# [Exercise description]
Scan the entries and copy each line where the word "Technology" is present.

# [Data shown]
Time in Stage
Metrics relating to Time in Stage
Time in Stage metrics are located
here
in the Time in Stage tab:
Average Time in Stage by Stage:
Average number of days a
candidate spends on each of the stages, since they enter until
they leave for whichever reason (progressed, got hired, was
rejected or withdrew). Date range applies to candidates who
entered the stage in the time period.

---

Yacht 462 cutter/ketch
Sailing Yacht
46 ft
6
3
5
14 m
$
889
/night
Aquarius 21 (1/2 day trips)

...

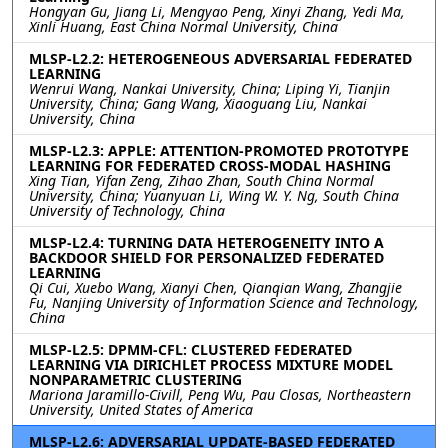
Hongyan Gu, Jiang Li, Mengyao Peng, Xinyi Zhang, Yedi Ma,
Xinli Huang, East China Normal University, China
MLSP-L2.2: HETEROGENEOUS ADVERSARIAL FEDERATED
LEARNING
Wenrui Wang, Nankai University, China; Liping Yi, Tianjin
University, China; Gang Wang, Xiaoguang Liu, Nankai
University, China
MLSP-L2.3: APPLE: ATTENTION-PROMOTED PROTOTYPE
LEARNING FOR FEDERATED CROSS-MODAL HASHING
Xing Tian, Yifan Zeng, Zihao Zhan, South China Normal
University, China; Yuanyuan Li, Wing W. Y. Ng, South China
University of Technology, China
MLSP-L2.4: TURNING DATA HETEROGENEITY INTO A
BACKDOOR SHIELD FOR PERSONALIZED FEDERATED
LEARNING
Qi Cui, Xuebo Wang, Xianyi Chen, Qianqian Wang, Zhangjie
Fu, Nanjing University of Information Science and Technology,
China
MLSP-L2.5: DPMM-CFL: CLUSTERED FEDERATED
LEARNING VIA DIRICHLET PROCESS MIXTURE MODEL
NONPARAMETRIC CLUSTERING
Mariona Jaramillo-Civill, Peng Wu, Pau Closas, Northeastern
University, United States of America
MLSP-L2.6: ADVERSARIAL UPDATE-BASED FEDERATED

# [Response area]
University of Technology, China
Fu, Nanjing University of Information Science and Technology,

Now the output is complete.